# Khipus.ai
## Applied Statistics with Python
### Inferential Statistics (Predictions): Normal distribution, Central Limit Theorem (CLT), confidence intervals and margin of error, T-distribution.
<span>© Copyright Notice 2025, Khipus.ai - All Rights Reserved.</span>


In [34]:

import numpy as np
import pandas as pd
import seaborn as sns # Seaborn is a Python data visualization library based on matplotlib for making easy and beautiful data visualizations.
import matplotlib.pyplot as plt


## Standard Normal Distribution
The normal distribution, also known as the Gaussian distribution, is a bell-shaped curve that is symmetric about the mean. It is defined by its mean (μ) and standard deviation (σ).
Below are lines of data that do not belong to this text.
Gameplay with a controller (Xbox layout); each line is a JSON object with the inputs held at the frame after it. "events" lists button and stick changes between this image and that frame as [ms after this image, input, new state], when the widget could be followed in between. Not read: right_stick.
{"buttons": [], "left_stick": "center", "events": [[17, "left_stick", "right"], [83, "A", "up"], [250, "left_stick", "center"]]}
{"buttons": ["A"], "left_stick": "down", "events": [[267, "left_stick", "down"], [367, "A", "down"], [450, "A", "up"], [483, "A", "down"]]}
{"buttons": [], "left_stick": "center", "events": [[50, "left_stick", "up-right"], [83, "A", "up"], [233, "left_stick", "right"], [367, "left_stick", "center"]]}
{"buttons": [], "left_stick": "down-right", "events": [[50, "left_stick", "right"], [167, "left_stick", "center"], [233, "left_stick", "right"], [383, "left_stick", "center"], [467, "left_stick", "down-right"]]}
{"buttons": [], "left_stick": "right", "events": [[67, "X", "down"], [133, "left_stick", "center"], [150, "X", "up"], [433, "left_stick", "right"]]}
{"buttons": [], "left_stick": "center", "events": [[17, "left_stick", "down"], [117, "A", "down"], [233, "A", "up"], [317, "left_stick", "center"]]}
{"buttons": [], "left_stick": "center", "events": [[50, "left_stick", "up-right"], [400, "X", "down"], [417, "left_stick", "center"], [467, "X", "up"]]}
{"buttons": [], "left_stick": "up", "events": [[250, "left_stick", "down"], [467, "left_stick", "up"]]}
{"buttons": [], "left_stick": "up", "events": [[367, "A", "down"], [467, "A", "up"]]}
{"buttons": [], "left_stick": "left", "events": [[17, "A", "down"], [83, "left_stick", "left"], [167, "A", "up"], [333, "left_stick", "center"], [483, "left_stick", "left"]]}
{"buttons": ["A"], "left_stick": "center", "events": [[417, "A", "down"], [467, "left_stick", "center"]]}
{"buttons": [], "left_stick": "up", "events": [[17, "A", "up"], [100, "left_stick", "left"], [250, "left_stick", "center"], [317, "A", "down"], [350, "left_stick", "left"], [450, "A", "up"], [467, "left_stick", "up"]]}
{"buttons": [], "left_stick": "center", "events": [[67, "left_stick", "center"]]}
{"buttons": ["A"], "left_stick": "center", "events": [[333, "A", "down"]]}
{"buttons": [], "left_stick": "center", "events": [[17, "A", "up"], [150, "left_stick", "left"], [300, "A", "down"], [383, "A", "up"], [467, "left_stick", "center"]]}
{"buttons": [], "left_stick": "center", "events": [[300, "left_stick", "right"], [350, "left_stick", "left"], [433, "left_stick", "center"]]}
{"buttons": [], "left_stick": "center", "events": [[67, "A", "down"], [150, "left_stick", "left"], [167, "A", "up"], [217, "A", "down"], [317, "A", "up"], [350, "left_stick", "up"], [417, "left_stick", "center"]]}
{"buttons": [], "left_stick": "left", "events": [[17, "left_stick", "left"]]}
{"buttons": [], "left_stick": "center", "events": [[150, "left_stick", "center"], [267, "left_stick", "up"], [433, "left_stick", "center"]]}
Note: The Standard Normal Distribution has a mean of zero and a standard deviation of one.​


### Example:
Below is an example of how to simulate and visualize a Normal Standard distribution Python.


In [None]:
# Simulate normal distribution
# Generate 10,000 random samples from a normal distribution with mean (loc) 0 and standard deviation (scale) 1
#size = number of samples
normal_samples = np.random.normal(loc=0, scale=1, size=10000)

# Plot histogram
plt.figure(figsize=(10, 5))  # Create a new figure with a specified size
# Plot a histogram of the normal samples with a kernel density estimate (adds a KDE curve to the histogram) and 30 bins
sns.histplot(normal_samples, kde=True, bins=30)
plt.title('Normal Distribution (μ=0, σ=1)')  # Set the title of the plot
plt.xlabel('Value')  # Set the label for the x-axis
plt.ylabel('Frequency')  # Set the label for the y-axis
plt.show()  # Display the plot

### Simulating Binomial Distribution

In [None]:
# Simulate binomial distribution
# Generate 10,000 random samples from a binomial distribution 
binom_samples = np.random.binomial(n=10, p=0.5, size=10000) #with 10 trials and probability of success 0.5 (flipping a coin)| size=number of samples

# Plot histogram
plt.figure(figsize=(10, 5))  # Create a new figure with a specified size
sns.histplot(binom_samples, kde=False, bins=30)  # Plot a histogram of the binomial samples without a KDE curve and with 30 bins
plt.title('Binomial Distribution (n=10, p=0.5)')  # Set the title of the plot
plt.xlabel('Number of Successes')  # Set the label for the x-axis
plt.ylabel('Frequency')  # Set the label for the y-axis
plt.show()  # Display the plot


## Central Limit Theorem (CLT)
The Central Limit Theorem states that the sampling distribution of the sample mean approaches a normal distribution as the sample size increases, regardless of the population's distribution.

### Example:


For The example we will use the dataset `data_dev.csv` contains information about developers survey, including their yearly compensation and their plans to use AI. Below is a brief description of the key columns in the dataset:

- `converted_comp_yearly`: The yearly compensation of the developers in USD.
- `plans_to_use_ai`: The developers' plans to use AI, categorized as 'Using', 'Plan to use', etc.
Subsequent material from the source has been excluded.